Because the trigger uses the FOR EACH ROW clause, it might be executed multiple times, such as when updating or deleting multiple rows. You might omit this clause if you just want to record the fact that the operation occurred, but not examine the data for each row.

Once the trigger is created, entering the following SQL statement:

UPDATE Emp_tab SET sal = sal + 500.00 WHERE deptno = 10;

fires the trigger once for each row that is updated, in each case printing the new salary, old salary, and the difference.

The CREATE (or CREATE OR REPLACE) statement fails if any errors exist in the PL/SQL block.

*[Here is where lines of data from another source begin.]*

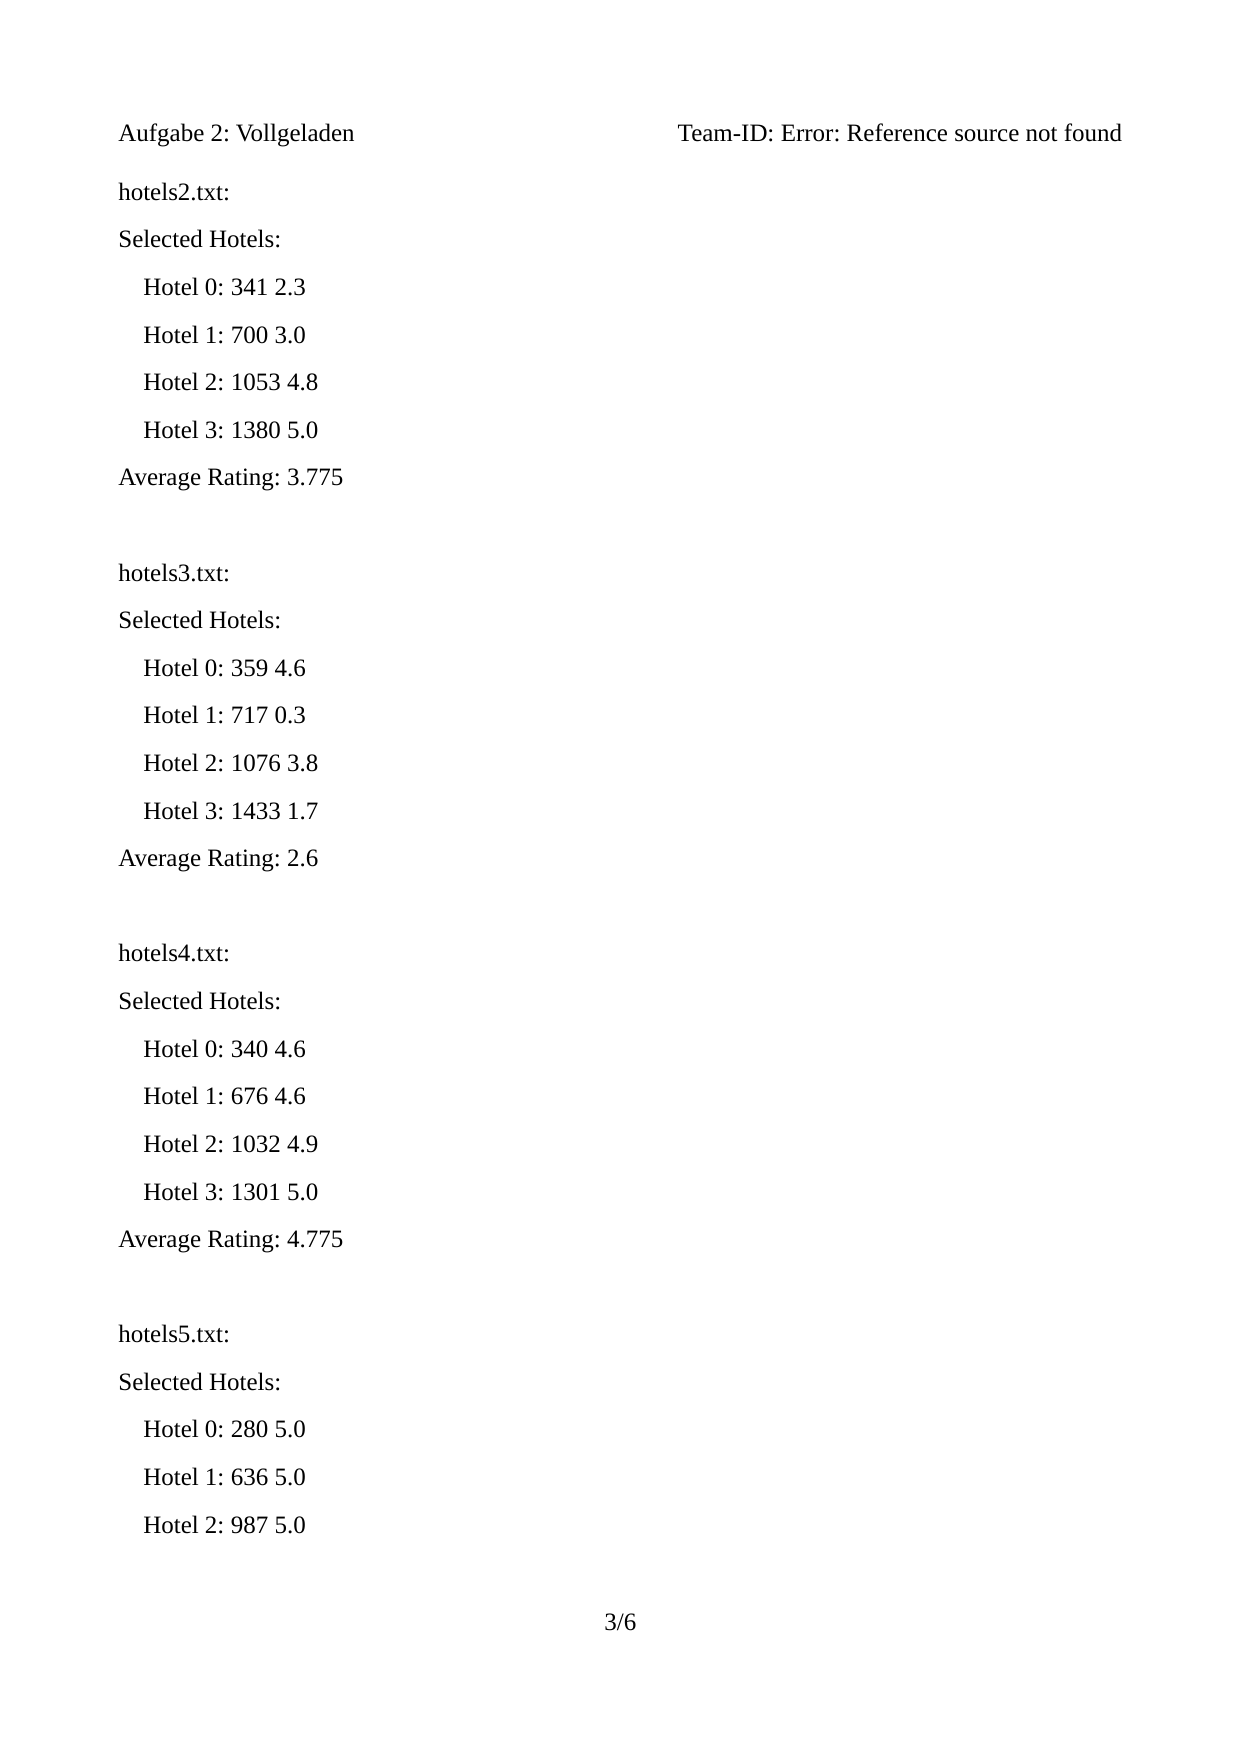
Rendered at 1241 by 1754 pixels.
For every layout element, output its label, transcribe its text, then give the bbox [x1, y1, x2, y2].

text Average Rating: 4.775 [118, 1224, 1122, 1253]
text hotels4.txt: [118, 938, 1122, 967]
text Hotel 0: 359 4.6 [118, 653, 1122, 682]
text Selected Hotels: [118, 986, 1122, 1015]
text Hotel 3: 1301 5.0 [118, 1177, 1122, 1205]
text Hotel 1: 636 5.0 [118, 1462, 1122, 1491]
text Hotel 2: 987 5.0 [118, 1510, 1122, 1538]
text Hotel 1: 717 0.3 [118, 701, 1122, 729]
text hotels5.txt: [118, 1319, 1122, 1348]
text Hotel 0: 340 4.6 [118, 1034, 1122, 1062]
text Hotel 0: 341 2.3 [118, 272, 1122, 301]
text Average Rating: 2.6 [118, 843, 1122, 872]
text Hotel 0: 280 5.0 [118, 1414, 1122, 1443]
text Hotel 1: 676 4.6 [118, 1081, 1122, 1110]
text hotels2.txt: [118, 177, 1122, 206]
text Selected Hotels: [118, 1367, 1122, 1396]
text Hotel 2: 1032 4.9 [118, 1129, 1122, 1158]
text Hotel 2: 1053 4.8 [118, 367, 1122, 396]
text Hotel 3: 1433 1.7 [118, 796, 1122, 824]
text Hotel 3: 1380 5.0 [118, 415, 1122, 444]
text hotels3.txt: [118, 558, 1122, 586]
text Average Rating: 3.775 [118, 462, 1122, 491]
text Hotel 1: 700 3.0 [118, 320, 1122, 348]
text Hotel 2: 1076 3.8 [118, 748, 1122, 777]
text Selected Hotels: [118, 605, 1122, 634]
text Selected Hotels: [118, 224, 1122, 253]
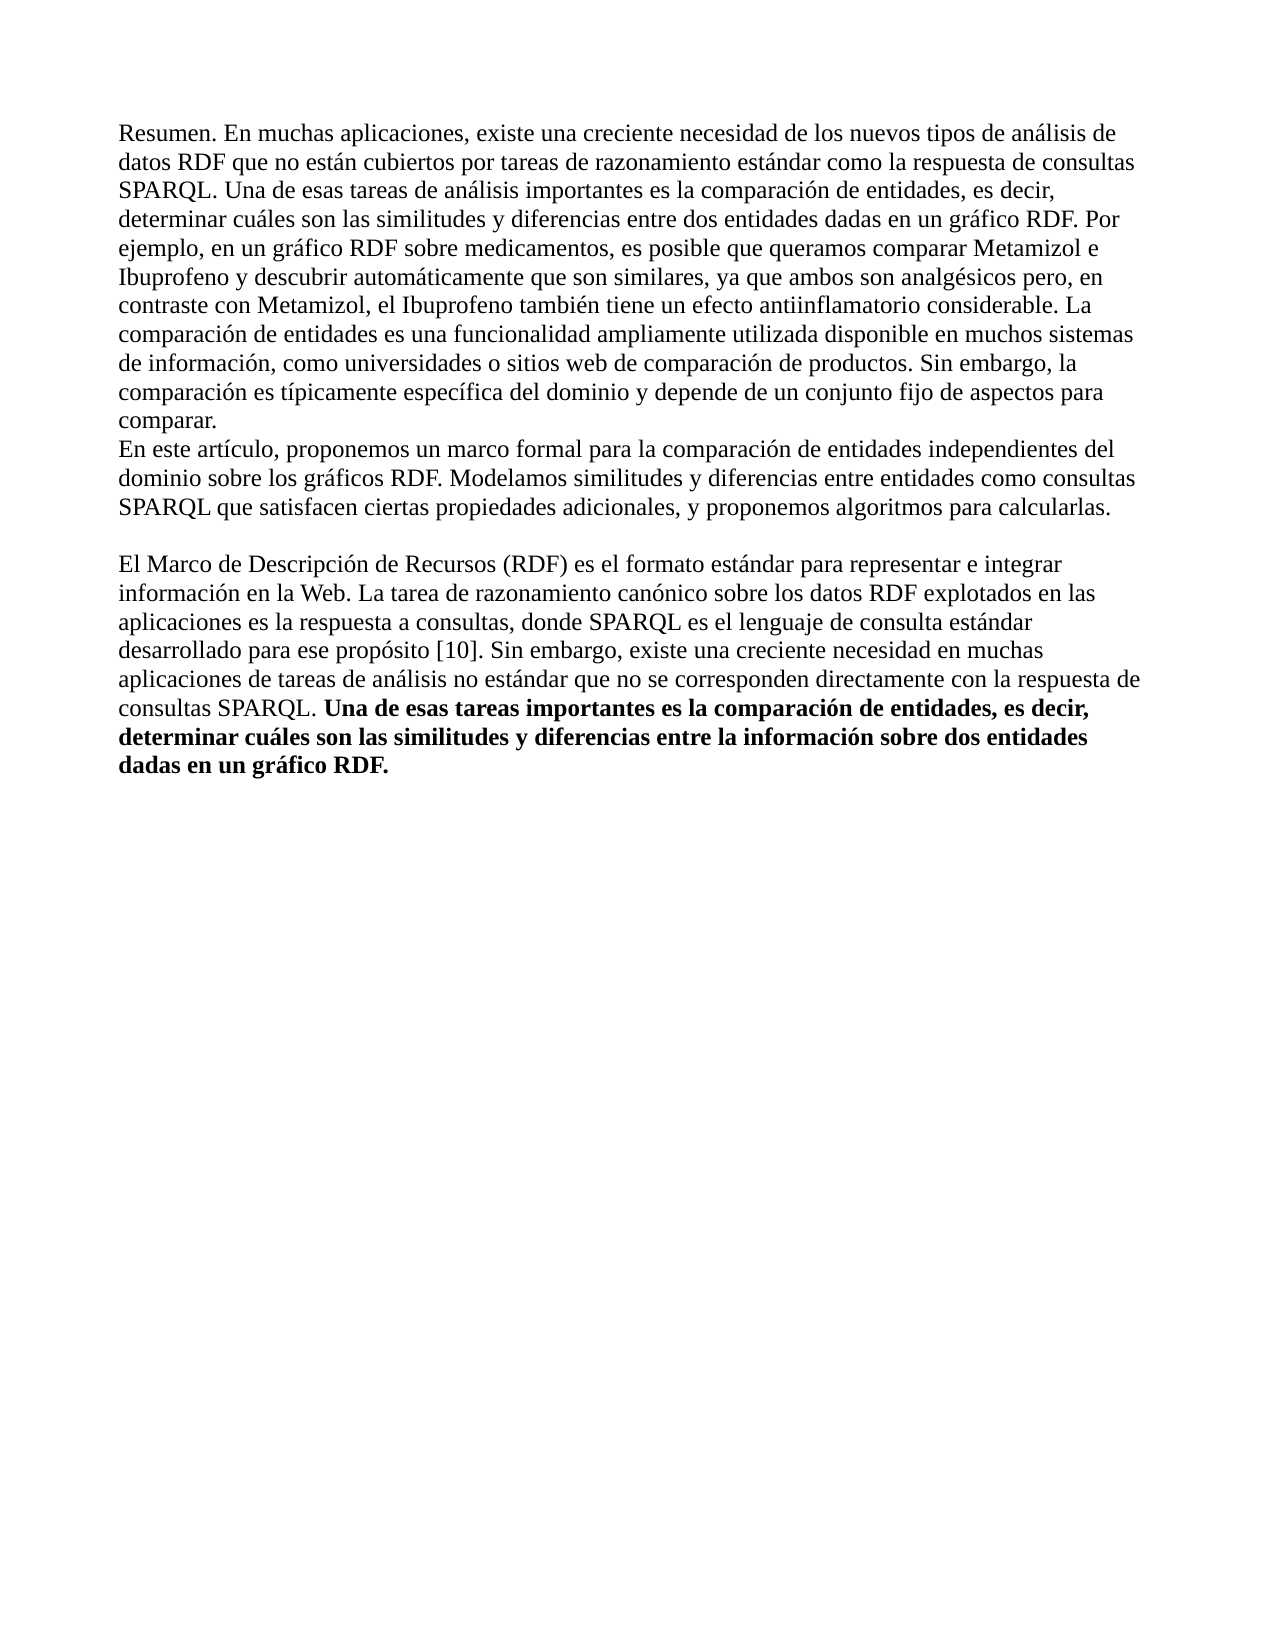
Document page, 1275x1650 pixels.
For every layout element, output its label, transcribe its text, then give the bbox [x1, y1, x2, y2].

text Resumen. En muchas aplicaciones, existe una creciente necesidad de los nuevos tipos de análisis de datos RDF que no están cubiertos por tareas de razonamiento estándar como la respuesta de consultas SPARQL. Una de esas tareas de análisis importantes es la comparación de entidades, es decir, determinar cuáles son las similitudes y diferencias entre dos entidades dadas en un gráfico RDF. Por ejemplo, en un gráfico RDF sobre medicamentos, es posible que queramos comparar Metamizol e Ibuprofeno y descubrir automáticamente que son similares, ya que ambos son analgésicos pero, en contraste con Metamizol, el Ibuprofeno también tiene un efecto antiinflamatorio considerable. La comparación de entidades es una funcionalidad ampliamente utilizada disponible en muchos sistemas de información, como universidades o sitios web de comparación de productos. Sin embargo, la comparación es típicamente específica del dominio y depende de un conjunto fijo de aspectos para comparar. [118, 118, 1157, 434]
text En este artículo, proponemos un marco formal para la comparación de entidades independientes del dominio sobre los gráficos RDF. Modelamos similitudes y diferencias entre entidades como consultas SPARQL que satisfacen ciertas propiedades adicionales, y proponemos algoritmos para calcularlas. [118, 434, 1157, 521]
text El Marco de Descripción de Recursos (RDF) es el formato estándar para representar e integrar información en la Web. La tarea de razonamiento canónico sobre los datos RDF explotados en las aplicaciones es la respuesta a consultas, donde SPARQL es el lenguaje de consulta estándar desarrollado para ese propósito [10]. Sin embargo, existe una creciente necesidad en muchas aplicaciones de tareas de análisis no estándar que no se corresponden directamente con la respuesta de consultas SPARQL. Una de esas tareas importantes es la comparación de entidades, es decir, determinar cuáles son las similitudes y diferencias entre la información sobre dos entidades dadas en un gráfico RDF. [118, 549, 1157, 779]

Note: The size of the trigger cannot be more than 32K.

The following sections use this example to illustrate the way that parts of a trigger are specified.

See Also: "Examples of Trigger Applications" on page 9-31 for more realistic examples of CREATE TRIGGER statements

Types of Triggers

A trigger is either a stored PL/SQL block or a PL/SQL, C, or Java procedure associated with a table, view, schema, or the database itself. Oracle Database automatically executes a trigger when a specified event takes place, which may be in the form of a system event or a DML statement being issued against the table.